BlockBeats melaporkan, pada 10 September, menurut Bloomberg, platform pasar prediksi Polymarket telah menunjuk Warren Jenson sebagai CFO pertamanya, langkah yang dianggap sebagai upaya penting untuk mengejar pesaingnya, Kalshi, sambil mencari investasi baru dan berusaha memulihkan momentum pertumbuhannya.
Jenson secara resmi bergabung dengan Polymarket minggu ini, sebelumnya menjabat posisi keuangan senior di perusahaan riset media Nielsen dan perusahaan teknologi pemasaran LiveRamp. Jenson, yang berusia 69 tahun, memiliki pengalaman puluhan tahun dalam manajemen keuangan, sementara pendiri dan CEO Polymarket, Shayne Coplan, berusia 28 tahun.

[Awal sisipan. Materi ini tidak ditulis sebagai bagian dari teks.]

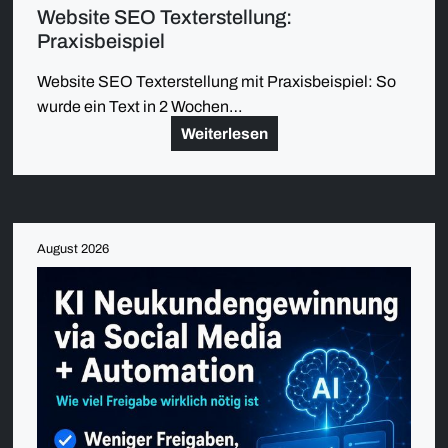
Website SEO Texterstellung:
Praxisbeispiel
Website SEO Texterstellung mit Praxisbeispiel: So
wurde ein Text in 2 Wochen…
Weiterlesen
August 2026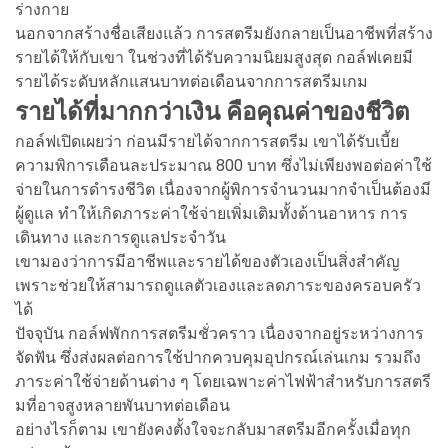
ร่างกาย
นอกจากสร้างชื่อเสียงแล้ว การสตรีมยังกลายเป็นอาชีพที่สร้าง
รายได้ให้กับเขา ในช่วงที่ได้รับความนิยมสูงสุด กอล์ฟเคยมี
รายได้ระดับหลักแสนบาทต่อเดือนจากการสตรีมเกม
รายได้ที่มากกว่าเงิน คือคุณค่าของชีวิต
กอล์ฟเปิดเผยว่า ก่อนมีรายได้จากการสตรีม เขาได้รับเบี้ย
ความพิการเดือนละประมาณ 800 บาท ซึ่งไม่เพียงพอต่อค่าใช้
จ่ายในการดำรงชีวิต เนื่องจากผู้พิการจำนวนมากจำเป็นต้องมี
ผู้ดูแล ทำให้เกิดภาระค่าใช้จ่ายเพิ่มเติมทั้งด้านอาหาร การ
เดินทาง และการดูแลประจำวัน
เขามองว่าการมีอาชีพและรายได้ของตัวเองเป็นสิ่งสำคัญ
เพราะช่วยให้สามารถดูแลตัวเองและลดภาระของครอบครัว
ได้
ปัจจุบัน กอล์ฟพักการสตรีมชั่วคราว เนื่องจากอยู่ระหว่างการ
จัดฟัน ซึ่งส่งผลต่อการใช้ปากควบคุมอุปกรณ์เล่นเกม รวมถึง
ภาระค่าใช้จ่ายด้านต่าง ๆ โดยเฉพาะค่าไฟฟ้าสำหรับการสตรี
มที่อาจสูงหลายพันบาทต่อเดือน
อย่างไรก็ตาม เขายังคงตั้งใจจะกลับมาสตรีมอีกครั้งเมื่อทุก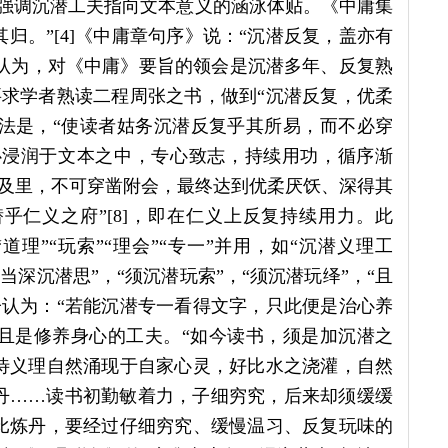
，强调沉潜工夫指向文本意义的涵泳体贴。《中庸集
归。”[4]《中庸章句序》说：“沉潜反复，盖亦有
子认为，对《中庸》要旨的领会是沉潜多年、反复熟
求学者熟读二程周张之书，做到“沉潜反复，优柔
方法是，“使读者姑务沉潜反复乎其所易，而不必穿
身心浸润于文本之中，专心致志，持续用功，循序渐
及里，不可穿凿附会，最终达到优柔厌饫、深得其
乎仁义之府”[8]，即在仁义上反复持续用力。此
理”“玩索”“理会”“专一”并用，如“沉潜义理工
，当深沉潜思”，“须沉潜玩索”，“须沉潜玩绎”，“且
朱子认为：“若能沉潜专一看得文字，只此便是治心养
且是修养身心的工夫。“如今读书，须是加沉潜之
待义理自然涌现于自家心灵，好比水之浇灌，自然
丹……读书初勤敏着力，子细穷究，后来却须缓缓
比炼丹，要经过仔细穷究、缓慢温习、反复玩味的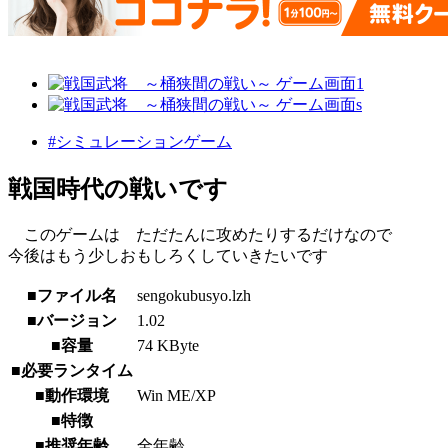
#シミュレーションゲーム
戦国時代の戦いです
このゲームは ただたんに攻めたりするだけなので
今後はもう少しおもしろくしていきたいです
■ファイル名
sengokubusyo.lzh
■バージョン
1.02
■容量
74 KByte
■必要ランタイム
■動作環境
Win ME/XP
■特徴
■推奨年齢
全年齢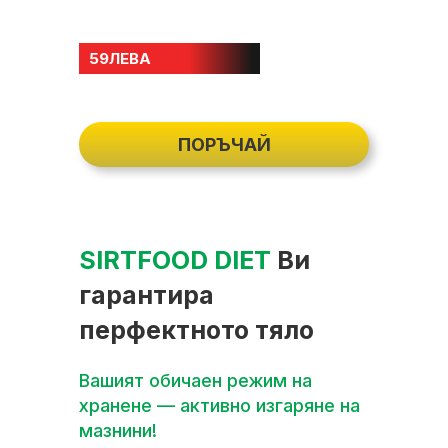
59
ЛЕВА
ПОРЪЧАЙ
SIRTFOOD DIET
Ви
гарантира
перфектното тяло
 този
Вашият обичаен режим на
Компле
хранене — активно изгаряне на
един и
мазнини!
SIRTFO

Bloomberg melaporkan bahwa Polymarket baru-baru ini tertinggal dalam persaingan dengan pesaing utamanya, Kalshi, sehingga perusahaan sedang mencari investasi baru untuk membangkitkan momentum pertumbuhannya. Pengangkatan CFO pertama ini menandakan bahwa Polymarket semakin memperkuat sistem manajemen keuangannya dan mempersiapkan pendanaan serta ekspansi bisnis selanjutnya. Sebelumnya, Polymarket telah menerima pendanaan besar. Pada awal September, 1789 Capital, yang dipimpin oleh mitra Donald Trump Jr., putra kedua Trump, memimpin pendanaan sekitar $1 miliar, sehingga valuasi Polymarket setelah transaksi akan mencapai sekitar $21 miliar. Perlu dicatat bahwa Polymarket terus memperluas jangkauan bisnisnya, dan pada 8 September meluncurkan fitur sosial Squads, yang memperkenalkan fungsi obrolan grup ke pasar prediksi.